Anyway, abortion back to the bickerfest. I’d had enough and basically lost my mind.
“SHUT UP SHUT UP SHUT UP!” I screamed. “I AM NOT RAISING YOU GIRLS TO BE BITCHES AND BULLIES.”
Then I had to explain what a bitch was because according to my girls shut-up is considered a swear in our house. (Although they have now learned all the other ones in the school yard this year as Fionnuala repeatedly needs clarification that fuck is the F-word.)
So, somnology probably not my best parenting moment. I left them at the kitchen table to cry into their dinners and eat by themselves.
But the truth is, I am NOT raising them to be bitches and bullies and sometimes their is no other way to say it. Over the years I have repeatedly told them that it is very disrespectful that their behaviour changes when their father isn’t around and that I shouldn’t have to use his presences as a threat to get them to behave. (But I do. Nothing like a Facetime conversation with Daddy because you won’t go the fuck to sleep.)
I want my girls to grow up to do and be all kinds of things in this world but mostly I want them to respect themselves, each other and ME. Respect starts at home and sometimes I wonder if I am doing enough to make sure they understand that. I’m sure screaming it at them doesn’t help but I get so frustrated sometimes. I keep telling them that we do not raise ourselves up by putting others down. I keep telling them that nowhere in the world are they going to find other people who have the shared experience than they do with their sisters.
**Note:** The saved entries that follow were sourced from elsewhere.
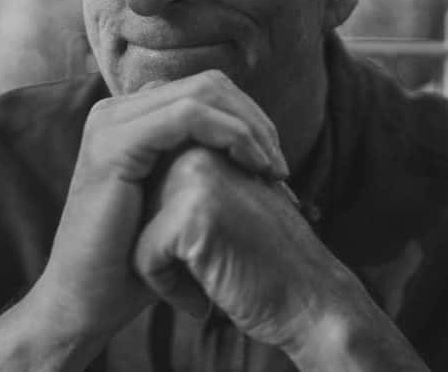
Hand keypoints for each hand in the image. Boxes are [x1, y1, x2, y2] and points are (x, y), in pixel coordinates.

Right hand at [0, 70, 288, 362]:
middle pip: (209, 83)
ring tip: (272, 170)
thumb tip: (263, 149)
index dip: (249, 118)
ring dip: (249, 128)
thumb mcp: (177, 201)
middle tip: (280, 166)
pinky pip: (188, 116)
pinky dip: (231, 135)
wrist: (86, 303)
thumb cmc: (134, 262)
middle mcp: (117, 110)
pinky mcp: (114, 145)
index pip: (206, 89)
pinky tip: (252, 167)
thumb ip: (205, 163)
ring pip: (203, 92)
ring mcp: (110, 123)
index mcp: (130, 117)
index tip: (275, 164)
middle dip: (255, 119)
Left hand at [133, 147, 382, 364]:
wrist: (311, 302)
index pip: (149, 191)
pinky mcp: (192, 210)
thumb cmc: (263, 261)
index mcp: (207, 144)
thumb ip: (181, 185)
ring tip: (212, 274)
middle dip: (165, 246)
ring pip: (139, 232)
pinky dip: (168, 286)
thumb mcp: (220, 208)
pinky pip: (146, 256)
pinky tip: (203, 297)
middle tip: (218, 260)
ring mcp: (196, 174)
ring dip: (167, 265)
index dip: (171, 232)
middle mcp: (200, 149)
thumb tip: (135, 182)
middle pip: (140, 210)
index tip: (212, 247)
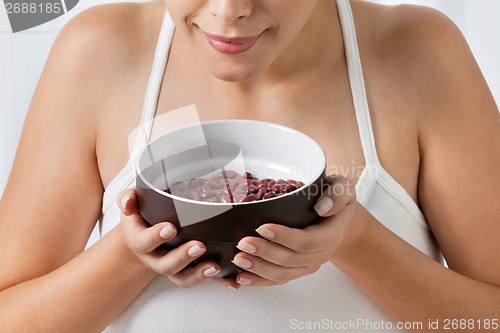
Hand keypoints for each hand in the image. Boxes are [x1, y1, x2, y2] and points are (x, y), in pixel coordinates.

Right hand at [117, 189, 224, 287]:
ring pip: (181, 277)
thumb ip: (128, 198)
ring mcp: (171, 265)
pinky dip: (217, 281)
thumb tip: (128, 204)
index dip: (155, 237)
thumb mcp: (133, 200)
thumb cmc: (141, 211)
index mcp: (138, 240)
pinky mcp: (187, 269)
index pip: (143, 242)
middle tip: (199, 247)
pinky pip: (201, 278)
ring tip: (215, 266)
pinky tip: (232, 281)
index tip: (171, 228)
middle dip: (182, 258)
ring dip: (198, 274)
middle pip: (165, 265)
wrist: (145, 229)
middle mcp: (154, 257)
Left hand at [232, 175, 359, 286]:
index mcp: (330, 235)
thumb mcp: (344, 189)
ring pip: (282, 274)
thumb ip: (338, 195)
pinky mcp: (296, 271)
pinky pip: (277, 280)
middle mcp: (319, 255)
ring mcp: (307, 266)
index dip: (284, 237)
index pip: (306, 241)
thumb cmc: (336, 202)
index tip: (262, 227)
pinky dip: (258, 281)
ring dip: (258, 269)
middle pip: (290, 260)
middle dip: (264, 253)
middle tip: (243, 243)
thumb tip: (322, 207)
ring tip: (238, 259)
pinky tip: (240, 278)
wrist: (340, 222)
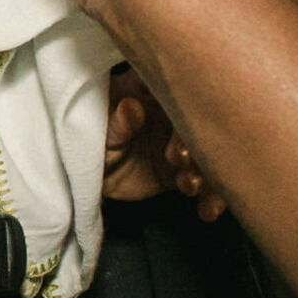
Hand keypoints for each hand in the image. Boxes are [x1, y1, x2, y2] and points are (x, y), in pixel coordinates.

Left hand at [102, 66, 226, 220]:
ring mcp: (181, 144)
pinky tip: (208, 210)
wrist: (86, 176)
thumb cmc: (88, 141)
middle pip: (199, 123)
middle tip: (178, 157)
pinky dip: (211, 198)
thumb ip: (117, 122)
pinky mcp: (184, 171)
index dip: (186, 102)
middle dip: (195, 142)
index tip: (182, 118)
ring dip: (207, 171)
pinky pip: (206, 183)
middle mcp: (172, 115)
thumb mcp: (98, 131)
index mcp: (150, 91)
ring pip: (209, 154)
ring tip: (188, 184)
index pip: (179, 87)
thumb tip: (131, 106)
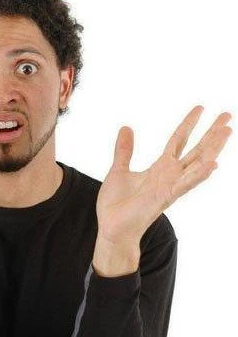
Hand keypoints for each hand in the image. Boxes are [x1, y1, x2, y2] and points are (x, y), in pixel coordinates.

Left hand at [96, 105, 232, 247]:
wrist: (111, 229)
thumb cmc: (116, 205)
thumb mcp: (118, 170)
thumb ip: (124, 150)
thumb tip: (126, 127)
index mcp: (160, 168)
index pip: (178, 140)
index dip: (189, 124)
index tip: (201, 108)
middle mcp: (170, 176)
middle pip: (196, 149)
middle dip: (212, 133)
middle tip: (228, 115)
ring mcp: (170, 186)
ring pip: (197, 164)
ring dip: (213, 148)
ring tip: (227, 131)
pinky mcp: (165, 198)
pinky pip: (185, 184)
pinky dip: (199, 174)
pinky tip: (213, 164)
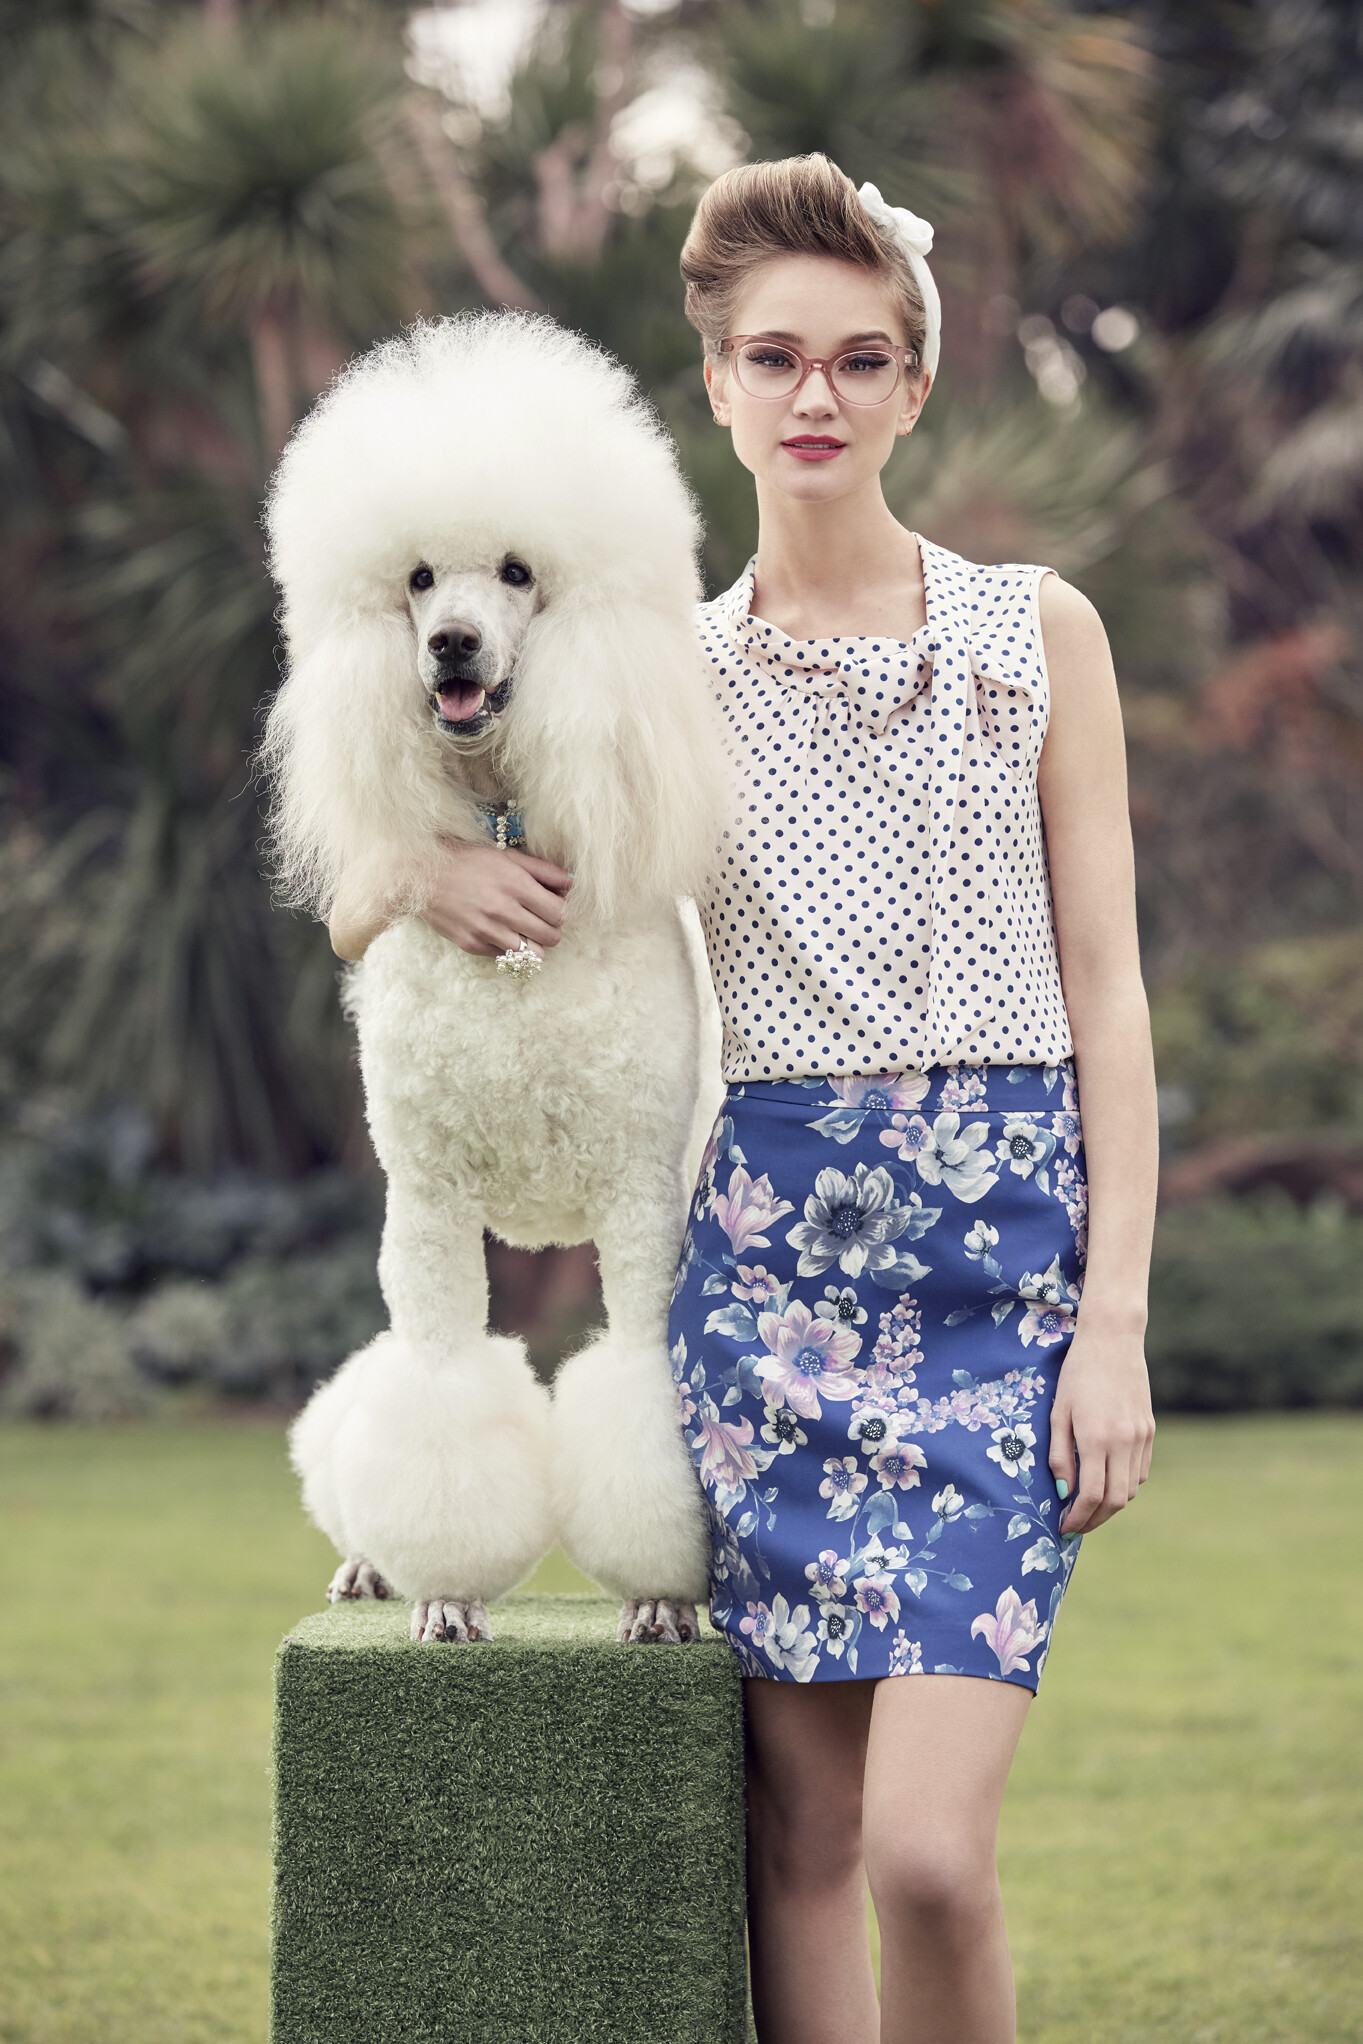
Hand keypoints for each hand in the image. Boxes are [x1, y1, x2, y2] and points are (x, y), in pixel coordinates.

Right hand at [419, 840, 573, 956]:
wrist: (421, 875)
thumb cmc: (467, 861)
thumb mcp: (507, 856)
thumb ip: (542, 870)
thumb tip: (571, 883)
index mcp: (514, 884)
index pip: (559, 913)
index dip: (561, 911)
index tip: (553, 907)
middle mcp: (502, 909)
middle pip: (550, 937)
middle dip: (551, 929)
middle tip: (541, 921)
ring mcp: (486, 930)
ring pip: (532, 954)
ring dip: (533, 944)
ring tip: (524, 931)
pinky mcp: (472, 945)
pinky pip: (506, 957)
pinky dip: (509, 948)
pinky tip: (500, 932)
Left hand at [1048, 1317, 1154, 1537]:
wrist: (1113, 1341)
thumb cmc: (1077, 1374)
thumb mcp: (1058, 1412)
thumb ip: (1060, 1455)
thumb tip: (1063, 1493)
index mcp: (1096, 1438)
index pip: (1091, 1495)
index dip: (1078, 1518)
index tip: (1063, 1527)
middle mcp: (1123, 1442)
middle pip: (1115, 1501)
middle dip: (1095, 1520)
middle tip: (1076, 1525)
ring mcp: (1140, 1437)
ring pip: (1130, 1489)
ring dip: (1110, 1505)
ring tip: (1088, 1506)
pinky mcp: (1149, 1430)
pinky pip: (1140, 1471)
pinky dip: (1124, 1485)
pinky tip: (1107, 1481)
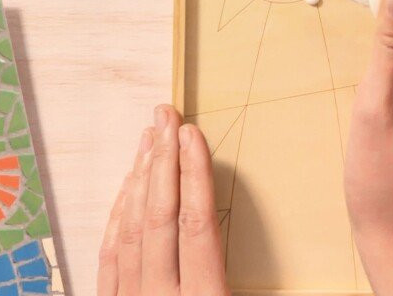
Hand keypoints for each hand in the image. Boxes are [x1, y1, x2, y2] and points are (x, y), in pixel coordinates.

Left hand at [98, 105, 229, 295]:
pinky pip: (110, 255)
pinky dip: (120, 215)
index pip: (197, 225)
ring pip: (133, 230)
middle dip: (164, 159)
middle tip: (166, 117)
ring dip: (141, 177)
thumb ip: (243, 275)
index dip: (194, 174)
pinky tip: (129, 185)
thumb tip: (281, 241)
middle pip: (161, 217)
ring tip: (149, 137)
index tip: (191, 134)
And as much as I hate to think about it; that shared experience could very well be one of: our mom died when we were young, and I don’t know anyone that hasn’t been royally fucked up by something like that.
So yeah, no bitches or bullies in my house. And while the rest of the world burns at least they have each other.
What’s the one thing that your kids do that makes you absolutely mental? I’ll tell you my other thing another day.
(The amount of swearing in this post is reflective of how I actually talk to myself in my head.)